# Living In Nova Scotia



## MotormanTM (Aug 7, 2011)

Hi there
My wife and I are currently living in Happy Valley-Goose Bay in Labrador and are seriously looking at moving to Nova Scotia at the start of next year. We would be very greatful if people could post things good and bad about where they live in the province. This would be really appreciated. Alternatively, you can email ajswilson @ gmail. com with your stories. We are looking at settling in NS and want to make the right decision. It ticks so many boxes for us but we need to be sure.
Thanks
Andy


----------



## Yerdouj (Sep 20, 2011)

MotormanTM said:


> Hi there
> My wife and I are currently living in Happy Valley-Goose Bay in Labrador and are seriously looking at moving to Nova Scotia at the start of next year. We would be very greatful if people could post things good and bad about where they live in the province. This would be really appreciated. Alternatively, you can email ajswilson @ gmail. com with your stories. We are looking at settling in NS and want to make the right decision. It ticks so many boxes for us but we need to be sure.

PROBLEMS AND TASKS:
(A) Please answer these questions about the Nova Scotia forum thread:
(i) Where are the first poster and his wife living at present?
(ii) When are they looking at moving to Nova Scotia?
(iii) Who replied to the first post, and on what date?
(B) Carry on the Nova Scotia forum thread from the point at which it stops.
The listing that comes next is separate material from the Nova Scotia forum thread.

MATERIAL:
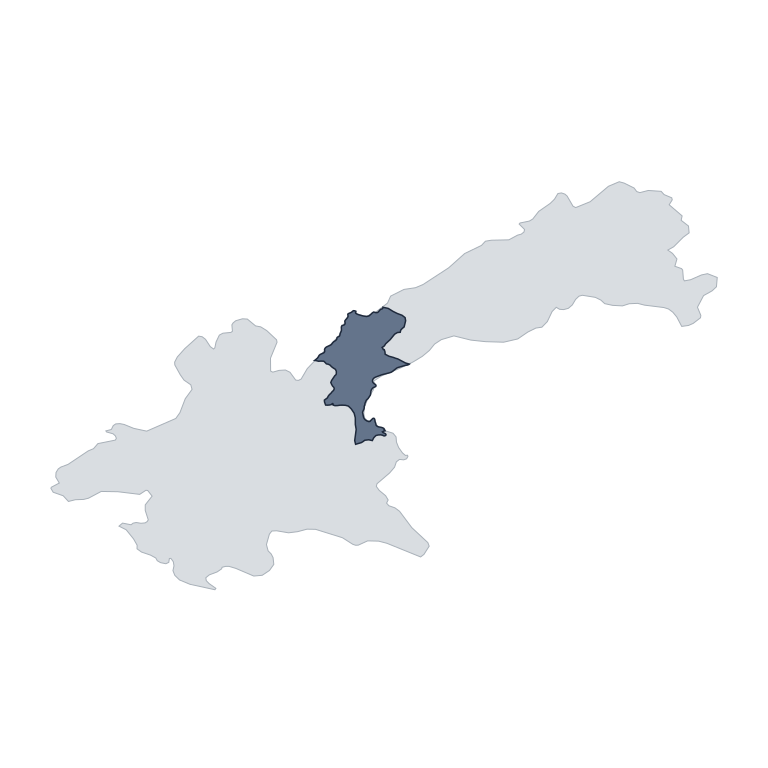 Laos, with Bolikhamxai highlighted, rotated 273°
{"feature_id": "LAO-3292", "entity_name": "Bolikhamxai", "entity_type": "Province", "adm_level": 1, "iso_a3": "LAO", "parent_name": "Laos", "parent_adm1": "", "projection": "equal_earth", "projection_center": [104.026, 18.483], "detail": "fine", "context": "in_parent", "style": "filled", "palette": "slate", "viewbox_px": 768, "rotation_deg": 273, "n_neighbors": 0, "source": "natural_earth", "source_scale": "10m", "svg_char_len": 6852}
<svg xmlns="http://www.w3.org/2000/svg" viewBox="0 0 768 768"><g transform="rotate(273 384 384)"><path d="M284.1,65.6L287.2,72.7L301.7,92.1L304.2,97.3L309.5,101.4L313.9,118.6L315.8,119.6L318.2,118.4L320.1,116.0L321.6,109.4L322.6,108.7L324.3,114.1L328.3,115.8L330.1,118.2L330.6,122.3L330.0,126.6L326.6,136.4L324.5,149.5L338.7,177.9L344.7,181.7L358.9,186.3L368.6,192.6L373.1,191.1L377.4,184.1L382.5,180.1L392.1,174.1L394.9,173.8L400.2,176.2L408.9,183.2L422.1,196.4L421.7,199.9L419.3,203.4L412.2,208.6L410.0,212.0L411.3,213.2L417.2,214.1L424.2,217.0L426.3,220.5L427.5,228.4L428.7,229.9L435.1,229.0L437.1,230.1L439.4,232.6L441.7,239.2L441.7,244.1L435.3,252.7L434.6,257.9L431.2,264.1L422.5,274.4L420.1,275.0L403.9,269.3L391.0,270.1L390.0,272.3L392.1,278.5L392.8,284.8L390.8,289.5L383.3,295.6L383.1,298.3L384.6,301.0L395.4,306.6L429.8,336.5L445.6,342.2L452.5,345.9L454.3,348.1L454.2,350.7L452.4,354.0L450.9,359.9L450.9,363.4L452.5,366.8L455.3,371.9L465.0,383.3L472.1,386.0L479.5,399.0L481.8,410.4L485.4,417.8L503.4,442.5L518.5,457.7L527.5,474.1L531.9,477.8L533.2,483.7L534.5,501.1L539.7,509.7L540.8,513.2L543.1,515.8L545.6,516.3L550.8,510.6L551.9,511.4L554.3,520.6L556.5,523.9L564.5,529.5L573.0,540.5L577.5,544.6L583.3,547.7L584.1,551.2L583.1,554.7L581.3,557.0L571.5,563.4L570.2,566.2L576.8,580.3L593.2,597.8L598.3,608.3L597.2,613.3L592.8,623.5L589.4,626.3L588.5,629.5L591.1,637.8L590.9,650.7L587.8,653.8L585.0,661.6L583.0,662.2L577.9,659.4L567.5,672.9L563.0,672.2L557.7,679.8L550.9,680.8L546.2,675.1L536.2,666.1L532.6,660.4L529.5,665.3L524.2,670.0L516.8,668.3L514.8,675.1L513.4,676.3L504.4,677.5L502.7,678.6L504.2,684.8L509.5,695.3L511.1,701.3L507.8,711.2L498.5,710.9L494.3,706.9L489.0,698.5L477.1,693.0L469.1,696.8L466.7,696.6L460.7,689.6L458.4,685.0L457.1,678.3L466.2,672.9L470.8,668.7L473.8,664.2L475.0,659.5L476.4,640.0L477.8,633.1L477.0,624.7L474.5,618.1L474.5,608.2L475.8,600.2L479.2,596.1L481.6,590.4L483.0,577.4L481.9,574.1L478.5,570.9L472.8,567.9L469.2,564.1L467.7,559.5L467.8,555.4L469.6,552.0L465.2,548.1L454.8,543.8L449.0,538.7L447.8,532.7L443.4,524.9L436.0,515.2L432.0,501.3L431.6,483.1L432.4,468.4L435.7,451.3L431.3,438.9L426.5,432.4L419.9,427.6L413.6,420.8L407.5,411.8L400.3,398.6L392.0,381.2L386.3,373.4L383.4,375.2L377.4,373.6L368.2,368.5L360.1,365.8L353.2,365.4L348.8,366.6L346.7,369.2L346.5,371.9L348.3,374.5L347.3,376.5L343.7,377.9L340.8,380.8L337.5,387.2L335.3,395.6L331.8,398.8L326.6,399.5L321.4,401.9L316.2,406.0L313.8,409.1L314.1,411.2L313.0,411.7L310.5,410.5L309.3,407.7L309.5,403.4L306.9,400.4L301.5,398.9L295.5,394.3L284.0,382.2L281.3,381.7L277.5,384.8L272.5,391.5L268.4,394.2L265.2,392.8L262.7,395.2L260.9,401.4L257.7,406.2L242.0,419.3L227.9,436.1L224.4,437.6L215.9,432.8L213.2,429.6L225.1,395.2L226.8,386.9L226.5,375.9L221.7,366.7L221.5,364.0L222.3,361.2L228.3,350.6L235.3,323.2L235.0,314.7L232.0,305.4L230.4,296.5L231.8,284.4L231.3,279.7L228.1,277.4L217.5,275.0L211.3,277.0L208.4,280.2L204.8,282.3L198.1,283.4L191.8,279.4L186.6,272.4L185.4,264.0L192.1,245.7L193.8,238.7L193.6,235.4L192.5,231.9L190.9,231.5L187.6,227.2L184.3,219.6L181.2,216.2L178.3,216.8L175.6,219.7L171.1,226.8L169.7,225.9L173.8,200.8L177.6,190.1L182.0,185.1L186.6,183.0L191.4,183.8L195.5,182.9L198.7,180.3L198.5,178.8L194.6,178.4L193.1,175.6L193.9,170.2L195.7,166.8L198.3,165.2L200.9,159.8L203.5,150.6L206.5,146.0L210.1,145.9L216.2,142.0L224.9,134.2L228.2,126.8L231.4,130.2L230.2,138.8L231.9,140.7L232.7,143.8L232.2,148.6L232.8,152.7L234.2,154.7L236.0,155.7L245.2,152.2L250.8,151.9L259.9,158.3L265.3,153.6L265.4,151.8L261.0,145.8L262.5,123.9L261.9,107.2L254.5,94.9L253.0,90.0L252.3,81.9L250.2,75.0L255.6,69.5L258.6,59.3L262.4,56.8L263.5,57.2L268.1,64.9L273.9,61.1L278.4,61.1L282.1,63.1L284.1,65.6Z" fill="#d9dde1" stroke="#a8b0b8" stroke-width="1"/><path d="M359.1,365.5L358.0,365.3L354.9,364.1L354.4,364.1L349.8,365.3L348.4,366.0L347.2,367.2L346.3,368.7L345.7,370.6L345.7,371.1L345.8,371.4L345.9,371.7L346.0,372.1L346.5,372.4L348.9,374.5L349.2,375.1L349.2,375.8L348.6,376.4L347.9,376.7L345.8,377.1L344.6,377.7L342.9,378.1L342.4,378.3L341.9,378.7L341.3,379.7L340.9,380.8L340.6,383.4L340.2,385.0L339.6,386.2L338.6,386.9L337.4,387.5L337.4,387.4L337.5,387.4L337.6,387.0L337.3,387.2L336.2,384.9L335.6,385.3L335.0,386.8L334.4,388.1L333.7,388.6L333.1,388.6L332.6,388.2L332.2,387.3L332.2,386.5L332.4,385.9L332.7,385.5L332.8,384.9L332.9,384.2L333.1,383.5L333.0,383.0L332.9,381.5L332.6,380.2L332.1,378.6L329.8,376.6L326.9,375.3L327.5,371.6L326.8,367.7L325.5,366.2L324.3,364.5L322.3,358.8L326.0,357.7L337.2,358.6L342.0,357.5L348.8,357.1L353.3,355.7L357.3,352.7L358.8,351.1L360.1,349.5L360.7,346.7L360.7,343.5L360.5,341.0L360.0,338.6L359.8,336.1L360.3,334.3L361.2,334.3L361.8,333.8L361.6,333.2L360.9,333.0L360.2,330.9L359.9,328.7L359.9,326.8L363.0,325.5L364.8,325.3L367.2,328.2L368.9,328.9L370.5,330.0L372.0,331.5L373.6,332.6L374.9,333.9L376.5,334.6L378.0,334.1L379.2,332.8L380.9,331.7L382.7,330.8L384.8,331.5L389.8,334.5L390.5,335.3L391.3,335.8L392.8,335.8L394.3,335.7L396.1,334.7L397.4,332.4L398.6,330.6L400.0,329.2L400.8,327.4L401.1,325.4L402.4,324.1L403.6,322.7L403.6,320.1L403.3,317.4L403.8,315.0L403.9,313.5L404.7,314.4L405.5,315.3L406.4,316.2L407.5,316.9L408.4,317.3L409.3,317.8L410.3,318.9L411.9,322.1L412.6,322.8L413.6,323.1L415.4,322.8L416.5,323.2L417.4,323.9L418.1,324.8L420.1,328.6L420.7,329.4L422.6,330.7L423.5,331.5L425.0,333.5L425.9,334.2L426.4,334.5L427.5,334.6L428.1,334.8L428.4,335.2L429.1,336.5L429.5,337.0L430.2,337.3L432.5,337.7L434.7,338.6L435.5,338.7L438.7,338.4L440.2,339.0L440.8,340.9L441.4,341.6L442.4,342.0L443.5,341.9L444.5,341.6L445.4,341.8L448.2,344.0L449.6,344.6L450.3,344.5L451.0,344.3L451.6,344.2L452.3,344.5L454.0,347.9L455.2,349.0L455.6,349.6L455.6,350.6L455.6,350.8L455.2,352.1L454.6,352.2L453.9,351.9L453.2,352.0L452.4,353.4L451.7,355.7L450.8,359.9L450.5,363.1L451.1,365.2L452.5,366.8L454.3,368.5L455.3,369.8L455.2,370.7L454.9,371.7L454.9,373.3L455.4,374.3L458.2,376.5L458.5,377.1L459.0,378.3L459.4,378.7L460.0,378.9L460.6,378.9L459.7,384.3L457.0,389.2L455.1,393.6L453.6,398.4L451.4,401.6L448.3,402.3L442.0,401.1L440.6,399.5L438.7,397.9L436.5,397.5L436.1,394.7L434.3,392.0L428.7,387.9L424.2,383.5L422.1,382.4L420.4,380.2L419.2,381.1L418.7,381.3L418.3,381.6L418.3,382.5L416.1,383.3L413.8,383.6L412.0,387.5L411.0,392.1L410.3,394.2L409.8,396.4L406.1,404.4L405.2,408.3L405.0,408.1L404.6,407.4L404.2,406.6L403.7,404.3L401.2,397.1L400.8,396.3L400.5,395.8L396.9,391.7L396.1,390.5L395.5,389.0L393.1,381.3L390.3,374.9L389.2,373.4L387.8,372.5L386.4,372.3L385.2,372.7L384.1,373.7L383.2,375.1L382.9,375.5L382.7,375.8L382.4,376.0L382.0,376.1L381.1,375.9L380.6,375.1L380.2,374.2L379.7,373.3L378.8,372.5L377.9,371.9L377.0,371.5L376.0,371.3L372.7,371.1L371.9,370.8L368.7,368.9L368.2,368.5L367.7,367.9L366.9,367.2L363.6,366.0L362.1,365.9L360.7,365.4L360.2,365.4L359.4,365.5L359.1,365.5Z" fill="#64748b" stroke="#1e293b" stroke-width="1.5"/></g></svg>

EXERCISE ANSWERS:
(A)
(i) Happy Valley-Goose Bay in Labrador
(ii) At the start of next year
(iii) Yerdouj, on Sep 20, 2011

(B)
> Thanks
> Andy


It really depends on what you consider good and bad about living somewhere. We moved to Nova Scotia from Ontario (Ottawa) and haven't looked back. The wages are lower and the taxes are higher (which is somewhat compensated for by lower housing costs) but the people here are so much friendlier, and we love living near the ocean. 

We have an apartment in Dartmouth because my husband and I both work in the city, but our home is just outside Tatamagouche (north Colchester County). They're both great places to live in different ways. The thing about Nova Scotia is, I meet people from all over the province and they all think they live in the best part!

If you have any more specific questions or if there's a particular area you're looking at I'd be happy to tell you what I can.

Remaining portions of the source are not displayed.